Will Dormann of Carnegie Mellon University’s CERT/CC says the Address Space Layout Randomization (ASLR) feature is not doing its job. He says the feature has been available since Windows 8.0 but does not work properly. ASLR is a defense that prevents code executed attacks on predictable memory locations on an operating system. It does this by literally randomizing program load addresses. The feature is a mainstay across Windows, Linux, Android, iOS and MacOS. Microsoft first employed it in Windows Vista to prevent memory-based attacks. For Windows 8, the company believed it was improving on ASLR with its Force ASLR ability. This allowed randomized executables even when applications don’t natively support ASLR.

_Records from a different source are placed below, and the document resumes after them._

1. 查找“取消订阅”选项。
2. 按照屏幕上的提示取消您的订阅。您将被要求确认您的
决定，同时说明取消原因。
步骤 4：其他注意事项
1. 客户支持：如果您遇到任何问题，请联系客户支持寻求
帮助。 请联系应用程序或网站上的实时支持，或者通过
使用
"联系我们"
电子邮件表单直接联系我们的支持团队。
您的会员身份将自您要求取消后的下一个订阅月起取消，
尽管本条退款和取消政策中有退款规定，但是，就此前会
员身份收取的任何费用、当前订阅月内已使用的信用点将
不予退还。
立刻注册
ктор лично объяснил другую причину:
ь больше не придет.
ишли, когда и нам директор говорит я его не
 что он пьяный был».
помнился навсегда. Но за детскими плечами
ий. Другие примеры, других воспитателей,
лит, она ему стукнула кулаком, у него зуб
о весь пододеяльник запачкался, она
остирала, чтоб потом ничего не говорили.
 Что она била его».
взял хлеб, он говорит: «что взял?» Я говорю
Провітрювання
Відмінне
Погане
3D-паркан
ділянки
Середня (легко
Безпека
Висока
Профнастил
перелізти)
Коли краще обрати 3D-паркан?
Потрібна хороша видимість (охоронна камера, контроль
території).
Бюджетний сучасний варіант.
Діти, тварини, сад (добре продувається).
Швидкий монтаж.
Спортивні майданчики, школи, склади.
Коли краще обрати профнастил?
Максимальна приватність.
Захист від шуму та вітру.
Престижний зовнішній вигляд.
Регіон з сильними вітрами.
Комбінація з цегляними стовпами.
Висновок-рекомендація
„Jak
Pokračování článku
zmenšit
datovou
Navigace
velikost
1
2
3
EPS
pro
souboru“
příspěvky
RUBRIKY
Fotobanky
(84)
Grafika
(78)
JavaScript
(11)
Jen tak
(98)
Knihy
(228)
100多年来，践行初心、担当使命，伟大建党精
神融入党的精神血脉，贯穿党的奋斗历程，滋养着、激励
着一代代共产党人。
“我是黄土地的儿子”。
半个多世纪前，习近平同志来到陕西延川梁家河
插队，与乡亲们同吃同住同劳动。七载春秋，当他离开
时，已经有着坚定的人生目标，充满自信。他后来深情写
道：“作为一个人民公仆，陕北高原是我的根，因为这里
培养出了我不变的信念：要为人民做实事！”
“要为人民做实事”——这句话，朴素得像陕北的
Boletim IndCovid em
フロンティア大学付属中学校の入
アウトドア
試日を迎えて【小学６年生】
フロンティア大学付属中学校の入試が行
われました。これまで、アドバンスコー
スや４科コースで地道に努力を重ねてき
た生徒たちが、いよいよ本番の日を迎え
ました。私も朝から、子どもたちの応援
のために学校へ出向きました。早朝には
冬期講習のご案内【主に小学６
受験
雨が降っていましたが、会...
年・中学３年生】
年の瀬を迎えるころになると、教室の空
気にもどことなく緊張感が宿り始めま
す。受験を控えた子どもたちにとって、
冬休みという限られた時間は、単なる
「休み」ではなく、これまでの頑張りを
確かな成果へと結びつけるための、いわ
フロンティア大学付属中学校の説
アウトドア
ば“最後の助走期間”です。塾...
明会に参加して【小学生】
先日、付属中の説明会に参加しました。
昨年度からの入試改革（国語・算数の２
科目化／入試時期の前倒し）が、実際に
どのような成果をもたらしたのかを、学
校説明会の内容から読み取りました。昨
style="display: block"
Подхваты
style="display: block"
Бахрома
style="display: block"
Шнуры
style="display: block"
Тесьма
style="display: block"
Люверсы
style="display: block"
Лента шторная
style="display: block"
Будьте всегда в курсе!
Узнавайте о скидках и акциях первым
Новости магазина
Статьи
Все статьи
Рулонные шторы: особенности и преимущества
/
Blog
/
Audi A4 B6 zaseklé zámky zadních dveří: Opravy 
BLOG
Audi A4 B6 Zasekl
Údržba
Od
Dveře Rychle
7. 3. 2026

— Will Dormann (@wdormann) November 16, 2017 The new feature was bundled in to Microsoft Enhanced Mitigation Experience Toolkit (EMET). However, this key security selling point has held an important error all this time. Dormann points out that the feature is relocating programs to the same address instead of randomizing them. “Starting with Windows 8.0, system-wide mandatory ASLR (enabled via EMET) has zero entropy, essentially making it worthless. Windows Defender Exploit Guard for Windows 10 is in the same boat,” Dormann showed on Twitter.
Windows 7 is Safer
Dormann says he found the fault while looking into the newly found Microsoft Equation Editor vulnerability (EQNEDT32.EXE). Admins could force ASLR on EQNEDT32.EXE by enabling system-wide ASLR in EMET. Because Force ASLR is not functioning as it should, Dormann says Windows 7 users with EMET and ASLR are getting a more complete protection than Windows 10 users. “Actually, with Windows 7 and EMET System-wide ASLR, the loaded address for eqnedt32.exe is different on every reboot. But with Windows 10 with either EMET or WDEG, the base for eqnedt32.exe is 0x10000 EVERY TIME. Conclusion: Win10 cannot enforce ASLR as well as Win7.” “Windows 8 and newer systems that have system-wide ASLR enabled via EMET or Windows Defender Exploit Guard will have non-DYNAMICBASE applications relocated to a predictable location, thus voiding any benefit of mandatory ASLR. This can make exploitation of some classes of vulnerabilities easier,” wrote Dormann in a CERT/CC advisory.